Слезную чашку возьму, выпарю, чтобы кристаллы осели.
Я сама солинкой была, да растворили и съели.
Раз на Морской в грязной парадной старинной
Надпись алмазную вдруг увидала в стекле, буквы крошились:
"Я — Елена Блаватская" начертано было, длинный
Шел снег за окном, глаза белые в нем залучились —
Волчьи не волчьи, не птичьи, не человечьи.
"Я здесь была и по этим ступеням спускалась,
Снова взойду, а ты мне спускайся навстречу".
Хлопнула дверь внизу. Колоколясь, тень подымалась?
Снега шакальи резцы и изразцы леденились.
Только кажется нам — я одна, я один —
Спим мы в постели одной и одно и то же едим.
Ближе, все ближе шаги, неужели ты, демоница?
О, слава Богу! С опухшею рожей
Мимо скользнул, подмигнув, пьяный прохожий.

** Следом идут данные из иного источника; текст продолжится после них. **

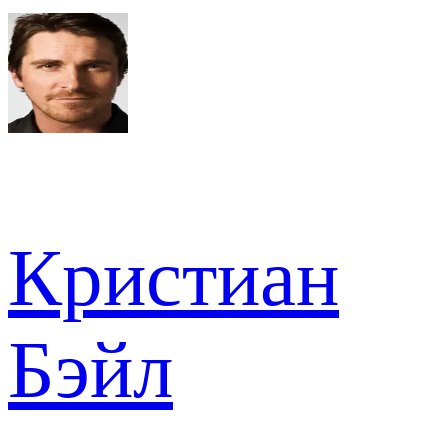
Кристиан
Бэйл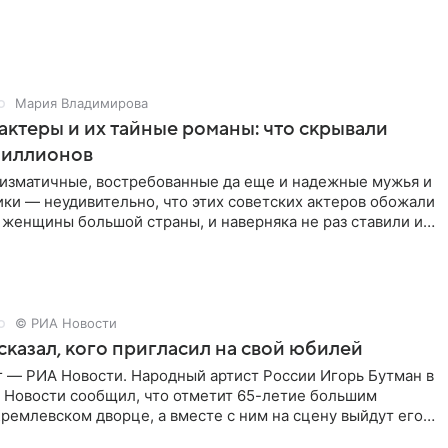
Мария Владимирова
актеры и их тайные романы: что скрывали
иллионов
ризматичные, востребованные да еще и надежные мужья и
ки — неудивительно, что этих советских актеров обожали
 женщины большой страны, и наверняка не раз ставили их
© РИА Новости
сказал, кого пригласил на свой юбилей
г — РИА Новости. Народный артист России Игорь Бутман в
 Новости сообщил, что отметит 65-летие большим
ремлевском дворце, а вместе с ним на сцену выйдут его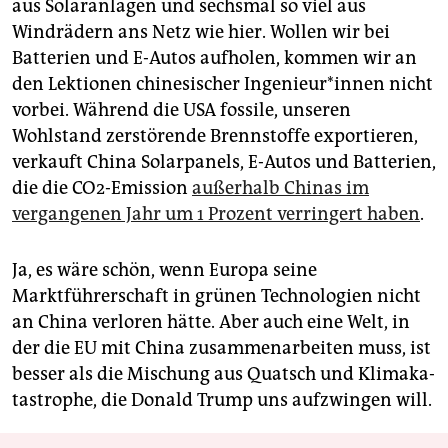
aus Solaranlagen und sechsmal so viel aus
Windrädern ans Netz wie hier. Wollen wir bei
Batterien und E-Autos aufholen, kommen wir an
den Lektionen chinesischer In­ge­nieur*in­nen nicht
vorbei. Während die USA fossile, unseren
Wohlstand zerstörende Brennstoffe exportieren,
verkauft China Solarpanels, E-Autos und Batterien,
die die CO2-Emission
außerhalb Chinas im
vergangenen Jahr um 1 Prozent verringert haben
.
Ja, es wäre schön, wenn Europa seine
Marktführerschaft in grünen Technologien nicht
an China verloren hätte. Aber auch eine Welt, in
der die EU mit China zusammenarbeiten muss, ist
besser als die Mischung aus Quatsch und Kli­ma­ka­
tas­tro­phe, die Donald Trump uns aufzwingen will.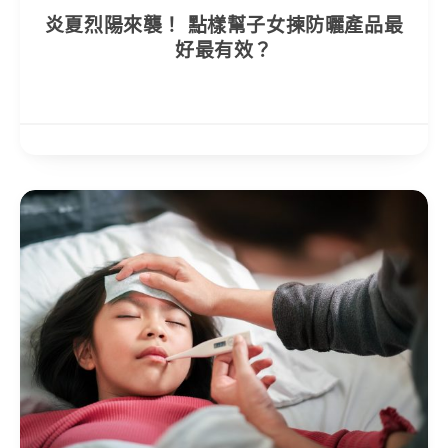
炎夏烈陽來襲！ 點樣幫子女揀防曬產品最
好最有效？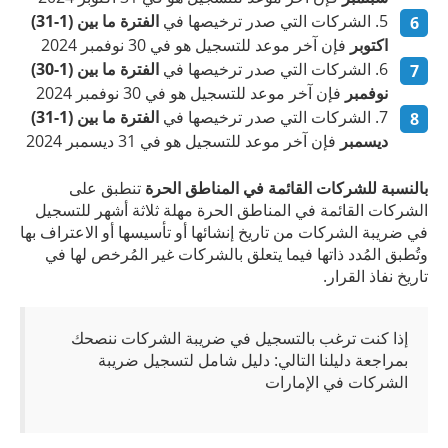
الشركات التي صدر ترخيصها في
الفترة ما بين (1-31)
اكتوبر
فإن آخر موعد للتسجيل هو في 30 نوفمبر 2024
الشركات التي صدر ترخيصها في
الفترة ما بين (1-30)
نوفمبر
فإن آخر موعد للتسجيل هو في 30 نوفمبر 2024
الشركات التي صدر ترخيصها في
الفترة ما بين (1-31)
ديسمبر
فإن آخر موعد للتسجيل هو في 31 ديسمبر 2024
بالنسبة للشركات القائمة في المناطق الحرة
تنطبق على
الشركات القائمة في المناطق الحرة مهلة ثلاثة أشهر للتسجيل
في ضريبة الشركات من تاريخ إنشائها أو تأسيسها أو الاعتراف بها
وتُطبق المُدد ذاتها فيما يتعلق بالشركات غير المُرخص لها في
تاريخ نفاذ القرار.
إذا كنت ترغب بالتسجيل في ضريبة الشركات ننصحك
بمراجعة دليلنا التالي: دليل شامل لتسجيل ضريبة
الشركات في الإمارات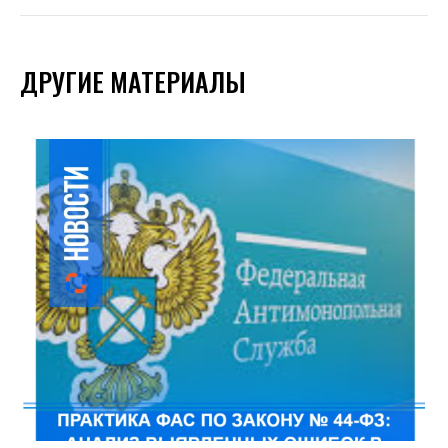
ДРУГИЕ МАТЕРИАЛЫ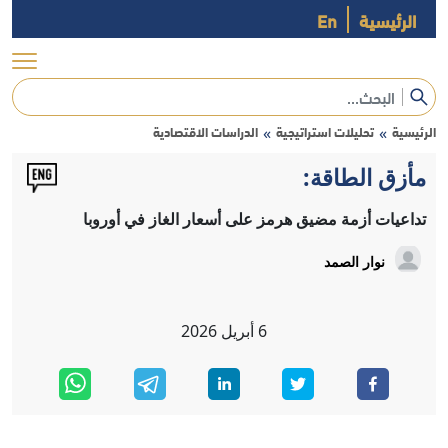
الرئيسية
En
الرئيسية
تحليلات استراتيجية
الدراسات الاقتصادية
»
»
مأزق الطاقة:
تداعيات أزمة مضيق هرمز على أسعار الغاز في أوروبا
نوار الصمد
6
أبريل
2026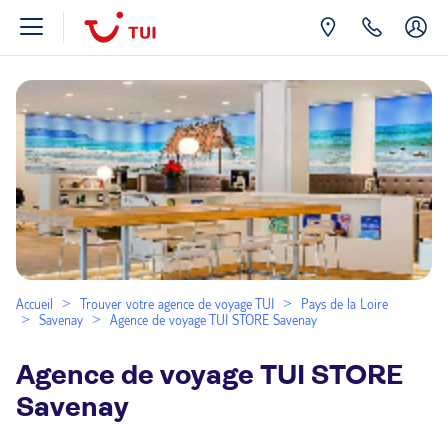
Accueil
Trouver votre agence de voyage TUI
Pays de la Loire
Savenay
Agence de voyage TUI STORE Savenay
Agence de voyage TUI STORE
Savenay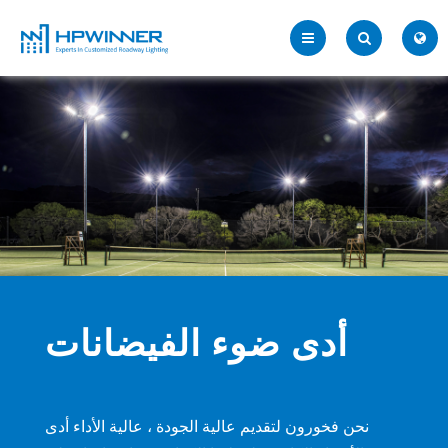
أدى ضوء الفيضانات
نحن فخورون لتقديم عالية الجودة ، عالية الأداء أدى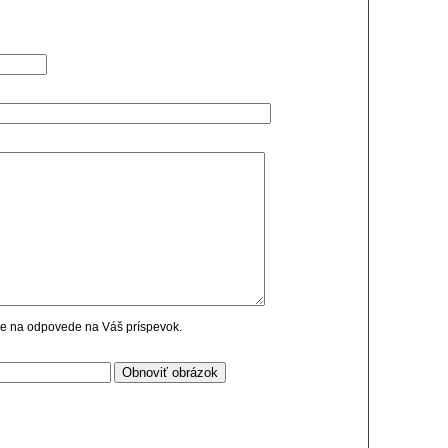
cie na odpovede na Váš príspevok.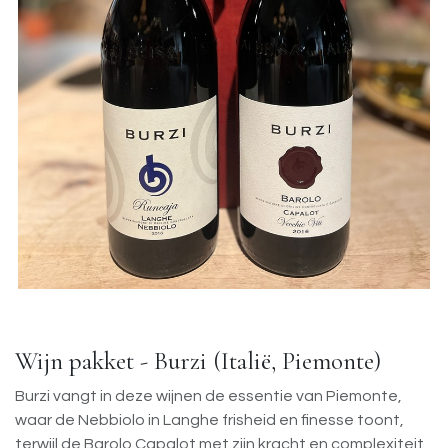
Wijn pakket - Burzi (Italië, Piemonte)
Burzi vangt in deze wijnen de essentie van Piemonte,
waar de Nebbiolo in Langhe frisheid en finesse toont,
terwijl de Barolo Capalot met zijn kracht en complexiteit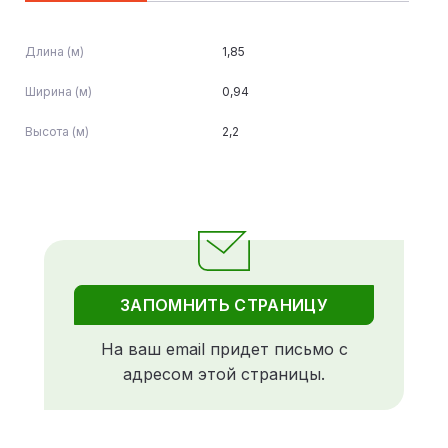
Длина (м)
1,85
Ширина (м)
0,94
Высота (м)
2,2
ЗАПОМНИТЬ СТРАНИЦУ
На ваш email придет письмо с
адресом этой страницы.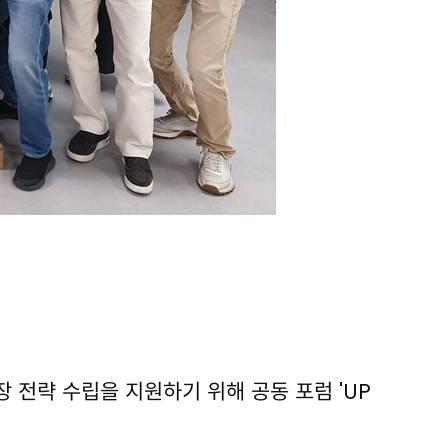
 전략 수립을 지원하기 위해 공동 포럼 'UP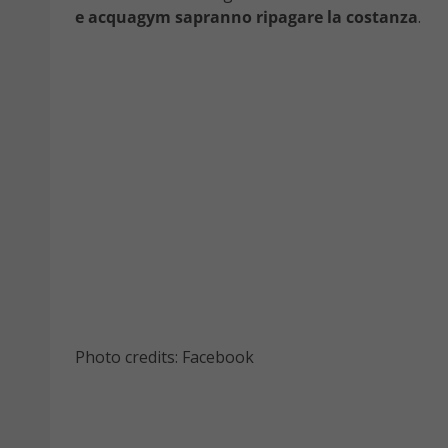
e acquagym sapranno ripagare la costanza
.
Photo credits: Facebook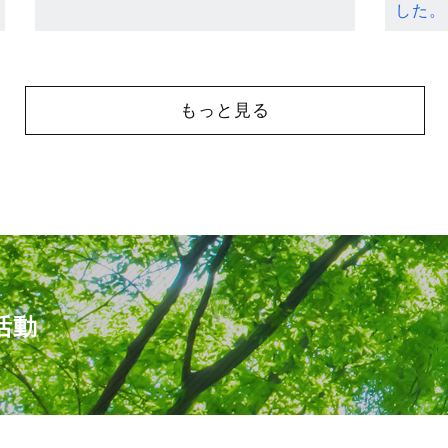
した。
もっと見る
活動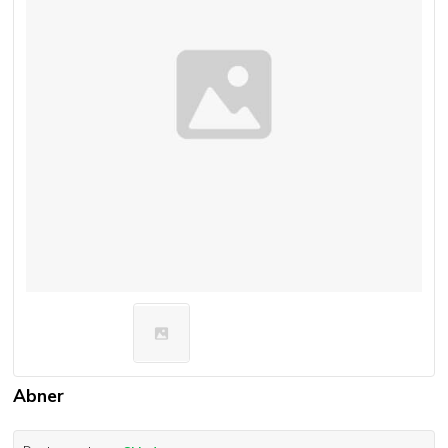
Abner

Ты не хозяйка мне, знаю сама свой треножник —
Вот он стоит на морозе меж Лахтой и Черною речкой,
Дым от него, здесь я и жрица,
И черная злая овечка,
В жертву приносят ее, а я убегаю,
И дрожу, как огонь, изнываю,
И "де профундис" ору,
И, Боже, Тебя призываю,
Белую водоросль рук к небесам воздеваю.
Так я до срока жила, но потом понесла от мрака
Черное облако, и оно меня поглотило,
И затмило мне свет,
И милые лица разъело и растворило.
Кажется, будто черно, изнутри же оно желто-серо,
Кто-то руки мне тянет, любовью спасти меня хочет,
Но и его растворят холод и тьма этой ночи.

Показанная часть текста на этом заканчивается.